With this in mind, the first thing to look at is the shape and edge of the clip. The clip must have an arc similar in fashion to that of the coin. It may not be the perfect shape, because it gets distorted slightly when struck, but it should be close. Therefore, if another coin of the same denomination is placed alongside this coin, it should almost "fit" into the area that is missing.
Next, by looking at the edge of the clip area, there will be tell tale signs that it was “punched out” of the strip. Photo #4 illustrates what is referred to as "cut and tear" marks, which are always present on mint made clips. This phenomenon occurs during the first stage of making the planchets when it is "punched out" of the metal strip. The punch does not penetrate the strip completely. Instead, it cuts only partially through, the planchet then being "pushed" the rest of the way through a shearing action.

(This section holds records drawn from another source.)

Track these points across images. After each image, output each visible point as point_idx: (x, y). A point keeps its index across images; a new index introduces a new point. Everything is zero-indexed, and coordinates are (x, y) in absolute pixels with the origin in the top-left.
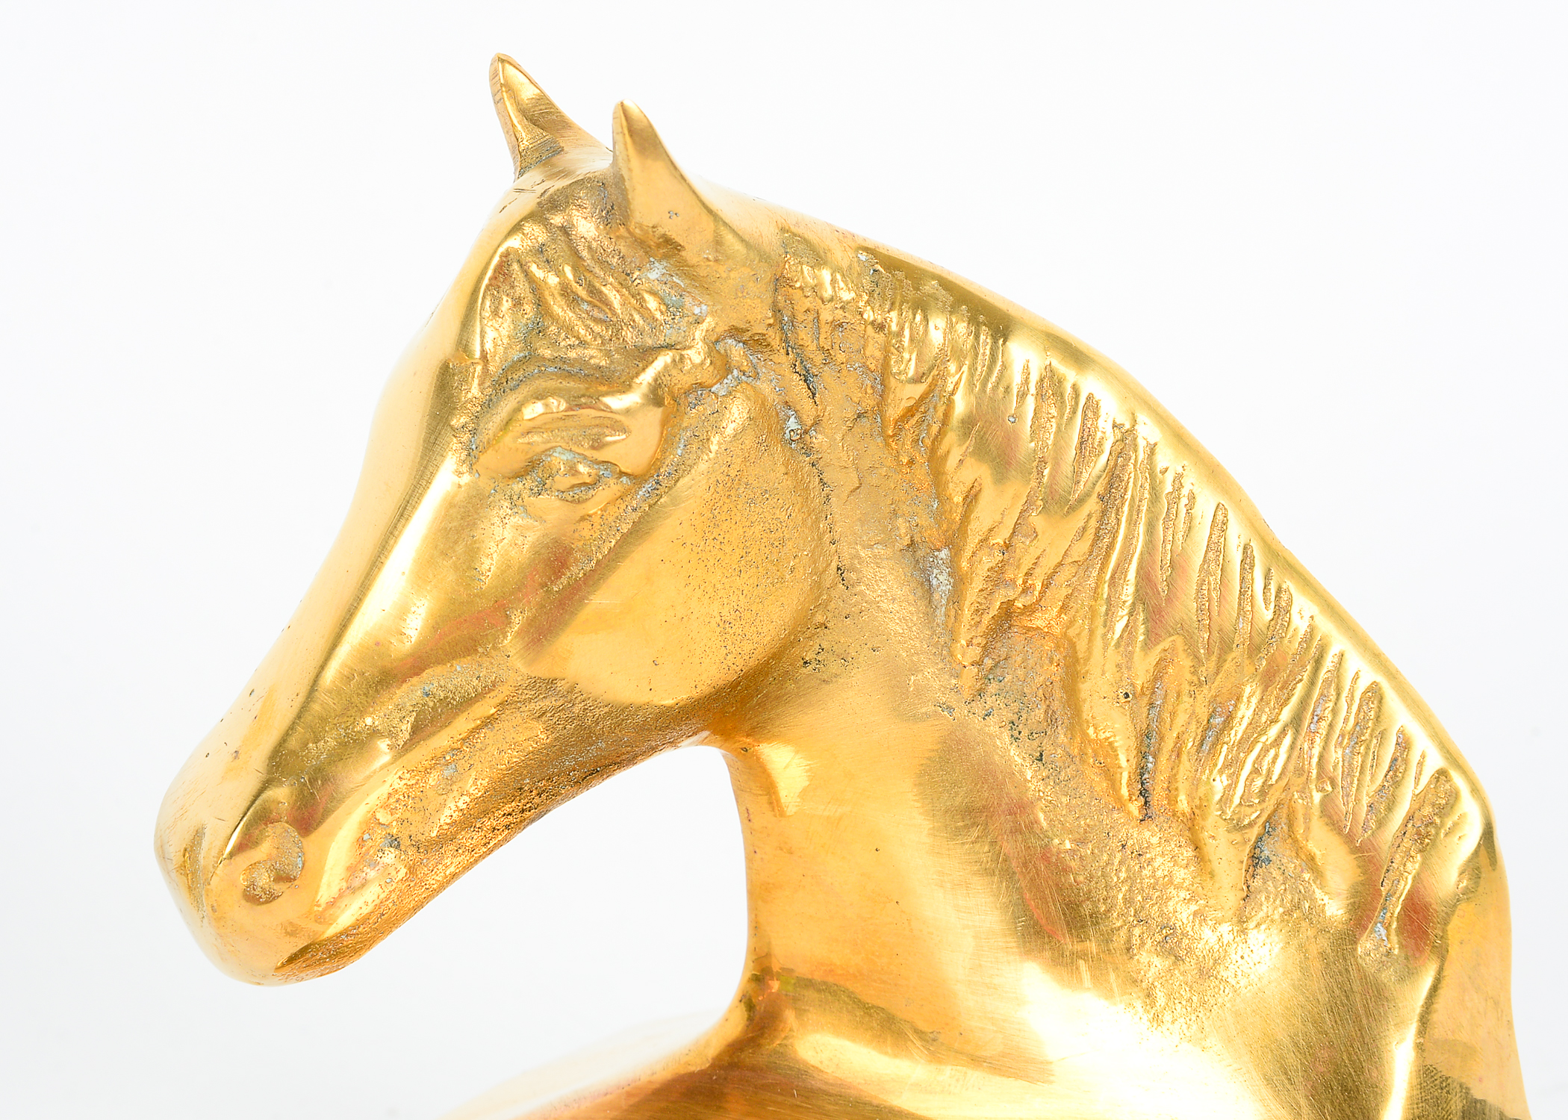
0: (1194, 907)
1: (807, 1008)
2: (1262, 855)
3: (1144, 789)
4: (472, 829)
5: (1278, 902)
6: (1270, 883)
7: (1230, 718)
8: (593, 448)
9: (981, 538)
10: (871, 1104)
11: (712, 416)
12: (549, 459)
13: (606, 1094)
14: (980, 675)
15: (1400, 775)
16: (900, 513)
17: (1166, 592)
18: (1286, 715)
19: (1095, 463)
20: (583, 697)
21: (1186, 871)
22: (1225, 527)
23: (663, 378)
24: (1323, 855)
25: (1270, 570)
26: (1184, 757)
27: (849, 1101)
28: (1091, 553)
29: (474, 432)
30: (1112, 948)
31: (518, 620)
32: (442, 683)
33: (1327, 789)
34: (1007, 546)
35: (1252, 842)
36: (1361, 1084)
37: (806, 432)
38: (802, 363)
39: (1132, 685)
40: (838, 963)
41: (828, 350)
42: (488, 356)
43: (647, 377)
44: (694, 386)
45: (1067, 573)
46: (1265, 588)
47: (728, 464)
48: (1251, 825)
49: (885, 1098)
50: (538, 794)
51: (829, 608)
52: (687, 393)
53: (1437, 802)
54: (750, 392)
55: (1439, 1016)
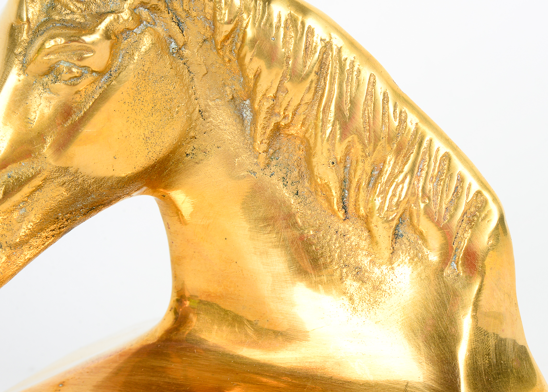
0: (370, 258)
1: (199, 312)
2: (399, 233)
3: (344, 206)
4: (36, 238)
5: (407, 254)
6: (403, 246)
7: (381, 171)
8: (78, 60)
9: (262, 94)
10: (229, 354)
11: (134, 43)
12: (59, 66)
13: (110, 356)
14: (267, 157)
15: (460, 194)
16: (226, 84)
17: (348, 115)
18: (407, 168)
19: (313, 57)
20: (82, 175)
21: (365, 242)
22: (374, 84)
23: (109, 27)
24: (426, 232)
25: (396, 103)
26: (361, 190)
27: (220, 354)
28: (313, 99)
29: (25, 55)
30: (333, 278)
31: (49, 141)
32: (16, 171)
33: (426, 202)
34: (275, 97)
35: (394, 228)
36: (447, 335)
37: (180, 49)
38: (176, 17)
39: (336, 158)
40: (212, 291)
41: (188, 11)
42: (30, 20)
43: (102, 27)
44: (125, 30)
45: (303, 108)
46: (394, 111)
47: (143, 65)
48: (393, 220)
49: (235, 351)
50: (66, 220)
51: (196, 129)
52: (122, 33)
53: (477, 206)
54: (152, 31)
55: (483, 302)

The next area to look at is the rim of the coin (obverse and reverse) that is directly opposite the clip. The rim in this area will be wider and weaker than the rest of the coin. (Photo #5)This occurs because the planchet lacks upsetting in this area. The rim could not be "raised," since there was no opposing side to force it up.
Lastly, we will look at the design elements of the coin surrounding the clip. These two photos (Photo #6 and Photo #7) are of the obverse of the coin by the clip area. When a coin is struck, metal will flow into the dies. It will flow into the areas of least resistance first. For this reason, the details (wording and design elements) of the coin will be distorted in the areas closest to the clip. There will be "flow lines" where the metal is moving towards the clip. The same will be true of the reverse of the coin. Additionally, the edge of the clip should be rounded on each side of the coin since the metal is flowing and curving into that area of the clip (Photo #8).
Clips are measured in terms of percent of missing metal from the planchets. In this case, these planchets are missing 15% of their metal (weighs 4.5 grams) or have a 15% curved clip. Since curved clips form an arch, gauges are usually employed to measure clips which are measured in increments of 5%. Curved clip is used (with no mention of %) when less than 5%.
Obverse is at left, and reverse at right.